ミラノ・スカラ座での初日(17日)前のドレス・リハーサルでの録音。1週間後(22日)の演奏と比べると、主旋律を生かしたよく歌う演奏であることに変わりはないのですが、第1幕への前奏曲は、22日のものよりもテンポが遅くて色が暗めのように感じられます。恐らくカラヤンが本来とりたかったテンポはこうだったのであろうと思います。初日の演奏がスキャンダラスな話題を呼んでしまったのでカラヤンも多少妥協して解釈を修正したということなのでしょう。
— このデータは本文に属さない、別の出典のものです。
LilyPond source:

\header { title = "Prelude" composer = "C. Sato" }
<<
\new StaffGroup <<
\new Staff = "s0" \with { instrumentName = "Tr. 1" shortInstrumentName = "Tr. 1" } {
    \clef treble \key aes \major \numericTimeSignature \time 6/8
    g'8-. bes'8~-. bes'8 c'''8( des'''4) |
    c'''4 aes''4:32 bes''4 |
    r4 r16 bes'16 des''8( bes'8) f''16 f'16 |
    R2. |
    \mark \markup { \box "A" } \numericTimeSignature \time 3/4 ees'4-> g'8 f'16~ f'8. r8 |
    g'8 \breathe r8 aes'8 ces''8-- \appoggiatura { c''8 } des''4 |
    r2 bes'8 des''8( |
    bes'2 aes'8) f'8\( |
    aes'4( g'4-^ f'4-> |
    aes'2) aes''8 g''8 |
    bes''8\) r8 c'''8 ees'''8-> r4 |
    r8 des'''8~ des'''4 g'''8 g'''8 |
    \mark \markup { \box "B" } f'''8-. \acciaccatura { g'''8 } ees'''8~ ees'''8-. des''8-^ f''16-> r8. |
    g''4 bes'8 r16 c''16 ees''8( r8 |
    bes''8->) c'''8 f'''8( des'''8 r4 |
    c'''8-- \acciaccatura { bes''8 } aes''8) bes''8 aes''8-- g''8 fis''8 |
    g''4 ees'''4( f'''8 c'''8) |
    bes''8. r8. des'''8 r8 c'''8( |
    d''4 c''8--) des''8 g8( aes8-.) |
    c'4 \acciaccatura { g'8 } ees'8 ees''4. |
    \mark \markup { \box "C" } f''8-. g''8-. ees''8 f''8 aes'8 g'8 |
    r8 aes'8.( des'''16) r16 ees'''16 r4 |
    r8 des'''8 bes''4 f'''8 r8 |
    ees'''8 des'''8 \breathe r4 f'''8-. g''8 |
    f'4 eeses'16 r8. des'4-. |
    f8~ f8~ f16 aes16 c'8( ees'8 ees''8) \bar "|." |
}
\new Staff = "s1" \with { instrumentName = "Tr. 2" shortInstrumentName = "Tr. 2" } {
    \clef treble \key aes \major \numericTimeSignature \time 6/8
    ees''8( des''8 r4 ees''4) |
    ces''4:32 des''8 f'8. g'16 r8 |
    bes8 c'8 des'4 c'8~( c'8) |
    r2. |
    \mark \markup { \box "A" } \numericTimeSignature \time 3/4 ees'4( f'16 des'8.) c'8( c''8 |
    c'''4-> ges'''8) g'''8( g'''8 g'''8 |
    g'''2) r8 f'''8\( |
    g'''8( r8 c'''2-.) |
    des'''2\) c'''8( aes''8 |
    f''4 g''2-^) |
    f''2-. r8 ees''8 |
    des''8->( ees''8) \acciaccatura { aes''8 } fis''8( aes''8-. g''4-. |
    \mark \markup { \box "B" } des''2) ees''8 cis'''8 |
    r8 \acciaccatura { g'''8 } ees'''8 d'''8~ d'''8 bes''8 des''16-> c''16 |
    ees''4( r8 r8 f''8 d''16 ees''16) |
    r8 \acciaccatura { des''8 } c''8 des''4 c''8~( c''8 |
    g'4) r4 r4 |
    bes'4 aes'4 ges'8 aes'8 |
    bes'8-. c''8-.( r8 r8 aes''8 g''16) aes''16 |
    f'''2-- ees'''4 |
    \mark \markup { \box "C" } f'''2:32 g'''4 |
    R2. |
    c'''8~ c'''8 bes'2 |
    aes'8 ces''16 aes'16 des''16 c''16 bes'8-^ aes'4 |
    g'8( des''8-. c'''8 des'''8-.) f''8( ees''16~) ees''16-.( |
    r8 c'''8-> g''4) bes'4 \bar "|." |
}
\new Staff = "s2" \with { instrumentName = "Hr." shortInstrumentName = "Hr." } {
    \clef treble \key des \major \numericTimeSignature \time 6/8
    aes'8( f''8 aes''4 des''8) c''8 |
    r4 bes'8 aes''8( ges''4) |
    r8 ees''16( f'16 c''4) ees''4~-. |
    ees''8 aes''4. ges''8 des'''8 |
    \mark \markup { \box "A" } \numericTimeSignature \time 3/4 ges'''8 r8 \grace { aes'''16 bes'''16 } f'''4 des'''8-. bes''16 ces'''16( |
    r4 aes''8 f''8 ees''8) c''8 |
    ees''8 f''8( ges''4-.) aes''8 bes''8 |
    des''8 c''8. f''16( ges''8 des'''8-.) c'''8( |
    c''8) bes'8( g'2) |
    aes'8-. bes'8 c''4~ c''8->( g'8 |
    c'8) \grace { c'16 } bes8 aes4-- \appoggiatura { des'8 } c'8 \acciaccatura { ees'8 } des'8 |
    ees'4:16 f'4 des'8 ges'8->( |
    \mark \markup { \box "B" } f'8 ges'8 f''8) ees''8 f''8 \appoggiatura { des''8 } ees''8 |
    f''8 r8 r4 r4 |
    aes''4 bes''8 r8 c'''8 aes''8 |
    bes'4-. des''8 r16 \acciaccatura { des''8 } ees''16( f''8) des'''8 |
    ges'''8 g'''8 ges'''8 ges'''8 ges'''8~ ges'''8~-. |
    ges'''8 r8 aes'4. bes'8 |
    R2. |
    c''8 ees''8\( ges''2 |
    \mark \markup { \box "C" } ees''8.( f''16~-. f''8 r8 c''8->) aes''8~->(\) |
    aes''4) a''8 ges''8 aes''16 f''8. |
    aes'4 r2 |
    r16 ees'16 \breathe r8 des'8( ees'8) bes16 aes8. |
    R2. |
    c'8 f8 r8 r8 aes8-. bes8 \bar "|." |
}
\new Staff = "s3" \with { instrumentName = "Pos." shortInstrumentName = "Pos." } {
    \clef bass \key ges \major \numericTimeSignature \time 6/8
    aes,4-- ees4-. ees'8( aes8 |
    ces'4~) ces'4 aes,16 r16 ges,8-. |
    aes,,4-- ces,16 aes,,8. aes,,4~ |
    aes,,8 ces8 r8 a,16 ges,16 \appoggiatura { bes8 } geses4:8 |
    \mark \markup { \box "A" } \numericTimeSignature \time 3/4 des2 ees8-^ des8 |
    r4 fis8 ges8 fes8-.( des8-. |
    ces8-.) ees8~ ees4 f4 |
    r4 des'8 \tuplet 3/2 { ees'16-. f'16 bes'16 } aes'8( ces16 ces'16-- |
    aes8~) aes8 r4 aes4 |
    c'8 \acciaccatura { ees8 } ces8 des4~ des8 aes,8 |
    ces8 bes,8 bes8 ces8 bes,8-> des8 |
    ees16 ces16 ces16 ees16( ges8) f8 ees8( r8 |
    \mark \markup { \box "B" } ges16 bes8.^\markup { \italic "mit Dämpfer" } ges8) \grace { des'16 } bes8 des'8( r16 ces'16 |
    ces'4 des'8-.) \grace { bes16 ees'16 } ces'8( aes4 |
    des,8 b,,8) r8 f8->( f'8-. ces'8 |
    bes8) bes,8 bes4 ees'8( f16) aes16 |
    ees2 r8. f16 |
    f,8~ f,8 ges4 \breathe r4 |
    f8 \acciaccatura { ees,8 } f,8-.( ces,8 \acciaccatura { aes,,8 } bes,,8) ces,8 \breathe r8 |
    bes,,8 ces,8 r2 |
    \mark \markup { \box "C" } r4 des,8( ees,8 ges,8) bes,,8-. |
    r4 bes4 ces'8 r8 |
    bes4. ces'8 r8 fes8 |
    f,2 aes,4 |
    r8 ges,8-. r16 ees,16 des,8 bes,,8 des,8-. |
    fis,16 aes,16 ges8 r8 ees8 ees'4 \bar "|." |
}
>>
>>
カラヤンがこの遅めのテンポで描き出したかったのは、消え入るようなピアニッシモからにじみ出るような死への予感なのです。実際、この時のゼッフィレッリ演出では第1幕の幕が開くとパーティーの場面ではなくて死の床についたヴィオレッタの寝室であったそうで、これは観客に大きなショックを与えたようです。しかし、1853年のヴェニスでの初演の時もそうであったのです。

逆に第3幕への前奏曲は、22日の演奏よりも若干早めであり、オケの歌い方はより振幅が大きくなっていますが、そのことも第3幕との関連から理解できると思います。この2つの前奏曲のテンポは演出者と協議して入念に準備されたものであったのだろうと思います。


○1964年12月22日ライヴー2

ヴェルディ:歌劇「椿姫」〜第1幕への前奏曲・第3幕への前奏曲

ミラノ・スカラ座管弦楽団
(ミラノ・スカラ座、全曲演奏からの抜粋)

初演(17日)の後、20日、22日と続いた上演の3回目の録音。演奏は甘ったるいところがなくて、素晴らしくよく歌う演奏です。テンポは通常のイタリア人指揮者が振るよりは若干遅めかも知れませんが、イタリアのオケのせいか旋律の歌い方が直線的でスッキリとしてリズムが粘らないのです。曲の持つ悲劇性がセンチメンタルにならずに、 情感がにじみ出るように表現されています。